* [SUPPLIED RECORDS]
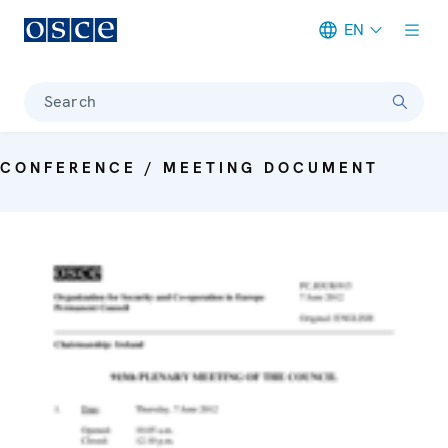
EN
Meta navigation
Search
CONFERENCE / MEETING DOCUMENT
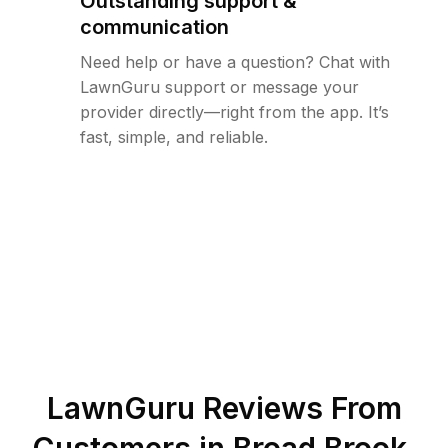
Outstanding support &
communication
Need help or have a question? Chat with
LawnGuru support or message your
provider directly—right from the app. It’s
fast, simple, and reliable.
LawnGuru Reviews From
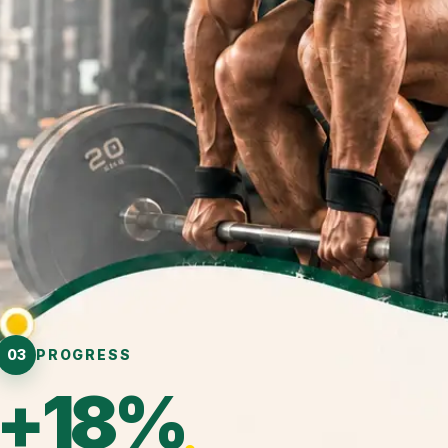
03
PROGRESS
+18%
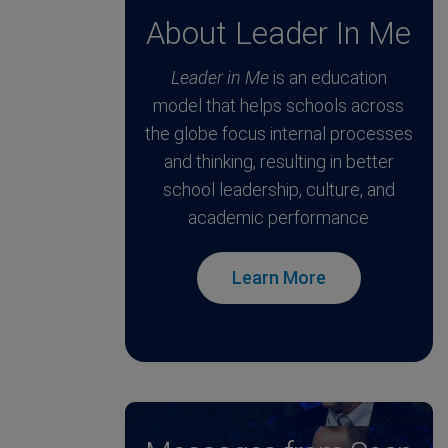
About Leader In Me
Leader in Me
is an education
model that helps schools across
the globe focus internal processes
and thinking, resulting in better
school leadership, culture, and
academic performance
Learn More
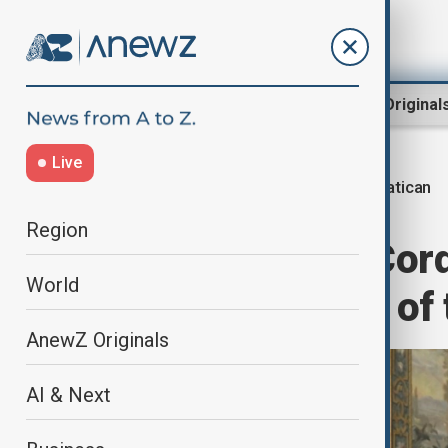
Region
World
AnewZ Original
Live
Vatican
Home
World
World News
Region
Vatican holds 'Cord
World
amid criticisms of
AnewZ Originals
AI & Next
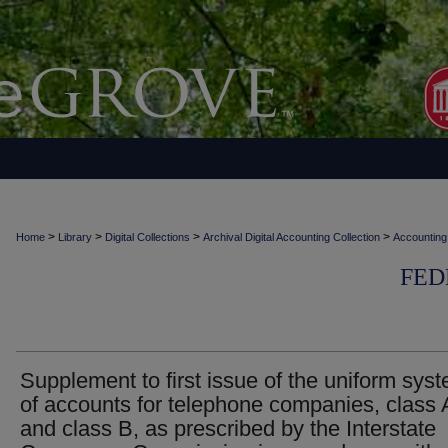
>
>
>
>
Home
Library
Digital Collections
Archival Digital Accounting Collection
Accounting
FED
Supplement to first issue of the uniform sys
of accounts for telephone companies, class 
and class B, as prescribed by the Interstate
---
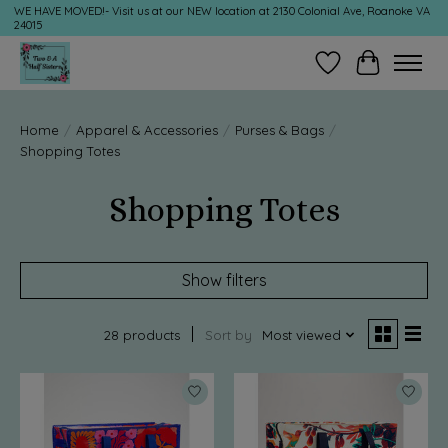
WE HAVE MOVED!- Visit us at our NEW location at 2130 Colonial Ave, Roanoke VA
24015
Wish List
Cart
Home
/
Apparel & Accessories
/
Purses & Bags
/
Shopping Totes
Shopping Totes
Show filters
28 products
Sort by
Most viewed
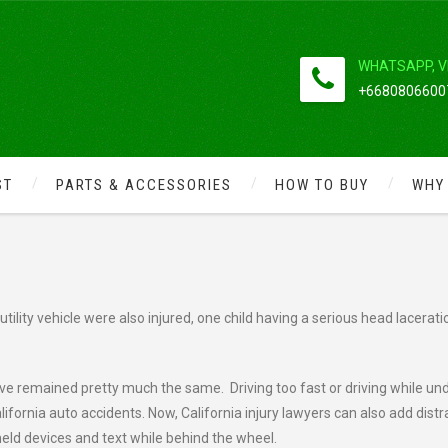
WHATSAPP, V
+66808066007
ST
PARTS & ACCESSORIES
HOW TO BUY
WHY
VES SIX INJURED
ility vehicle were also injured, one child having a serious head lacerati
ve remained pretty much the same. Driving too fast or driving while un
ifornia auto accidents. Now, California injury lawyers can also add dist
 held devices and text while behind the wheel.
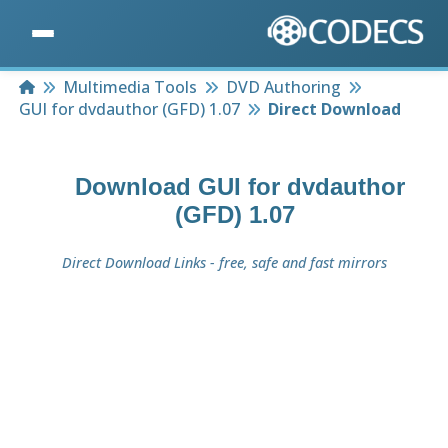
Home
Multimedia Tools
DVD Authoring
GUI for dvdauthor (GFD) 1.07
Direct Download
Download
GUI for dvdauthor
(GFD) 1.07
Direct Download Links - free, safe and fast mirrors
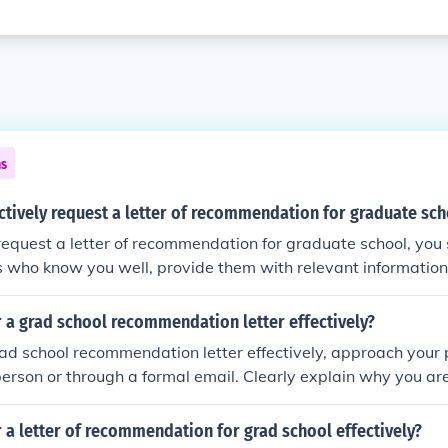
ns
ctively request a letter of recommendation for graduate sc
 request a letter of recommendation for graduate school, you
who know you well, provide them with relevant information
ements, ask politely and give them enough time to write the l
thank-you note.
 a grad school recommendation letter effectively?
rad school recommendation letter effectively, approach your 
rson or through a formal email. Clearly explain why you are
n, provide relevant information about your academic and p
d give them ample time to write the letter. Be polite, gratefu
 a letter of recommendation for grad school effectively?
...
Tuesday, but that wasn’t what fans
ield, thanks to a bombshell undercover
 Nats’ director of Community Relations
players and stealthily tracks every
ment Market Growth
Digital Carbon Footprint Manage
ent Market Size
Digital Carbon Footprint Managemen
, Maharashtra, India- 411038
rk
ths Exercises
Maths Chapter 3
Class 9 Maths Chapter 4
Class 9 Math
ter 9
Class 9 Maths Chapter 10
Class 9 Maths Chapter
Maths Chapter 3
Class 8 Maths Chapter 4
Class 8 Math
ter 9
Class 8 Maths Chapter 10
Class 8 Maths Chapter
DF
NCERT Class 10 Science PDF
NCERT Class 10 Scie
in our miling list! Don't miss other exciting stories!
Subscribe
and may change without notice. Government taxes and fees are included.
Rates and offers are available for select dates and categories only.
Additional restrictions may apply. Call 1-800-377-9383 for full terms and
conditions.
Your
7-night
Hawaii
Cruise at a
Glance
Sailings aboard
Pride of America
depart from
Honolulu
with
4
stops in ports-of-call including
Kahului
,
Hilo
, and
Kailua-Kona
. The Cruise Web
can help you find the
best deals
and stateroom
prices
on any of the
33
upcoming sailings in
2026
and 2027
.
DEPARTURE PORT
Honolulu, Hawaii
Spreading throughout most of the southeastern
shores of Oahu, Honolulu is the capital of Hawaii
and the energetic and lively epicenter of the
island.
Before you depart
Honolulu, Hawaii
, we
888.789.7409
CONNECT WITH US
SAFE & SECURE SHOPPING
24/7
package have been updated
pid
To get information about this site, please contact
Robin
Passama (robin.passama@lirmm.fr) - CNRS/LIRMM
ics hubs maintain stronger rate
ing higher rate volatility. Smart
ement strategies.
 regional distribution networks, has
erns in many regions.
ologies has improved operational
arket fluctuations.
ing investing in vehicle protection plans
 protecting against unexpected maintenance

* [WORK INSTRUCTIONS] Can you swap "stateroom" for "cabin" in the part of the records that opens with the line containing "Tuesday, but that wasn’t what fans" and closes with the line containing "DEPARTURE PORT", then give only those lines with nothing else changed?

* [ANSWER BOX]
Tuesday, but that wasn’t what fans
ield, thanks to a bombshell undercover
 Nats’ director of Community Relations
players and stealthily tracks every
ment Market Growth
Digital Carbon Footprint Manage
ent Market Size
Digital Carbon Footprint Managemen
, Maharashtra, India- 411038
rk
ths Exercises
Maths Chapter 3
Class 9 Maths Chapter 4
Class 9 Math
ter 9
Class 9 Maths Chapter 10
Class 9 Maths Chapter
Maths Chapter 3
Class 8 Maths Chapter 4
Class 8 Math
ter 9
Class 8 Maths Chapter 10
Class 8 Maths Chapter
DF
NCERT Class 10 Science PDF
NCERT Class 10 Scie
in our miling list! Don't miss other exciting stories!
Subscribe
and may change without notice. Government taxes and fees are included.
Rates and offers are available for select dates and categories only.
Additional restrictions may apply. Call 1-800-377-9383 for full terms and
conditions.
Your
7-night
Hawaii
Cruise at a
Glance
Sailings aboard
Pride of America
depart from
Honolulu
with
4
stops in ports-of-call including
Kahului
,
Hilo
, and
Kailua-Kona
. The Cruise Web
can help you find the
best deals
and cabin
prices
on any of the
33
upcoming sailings in
2026
and 2027
.
DEPARTURE PORT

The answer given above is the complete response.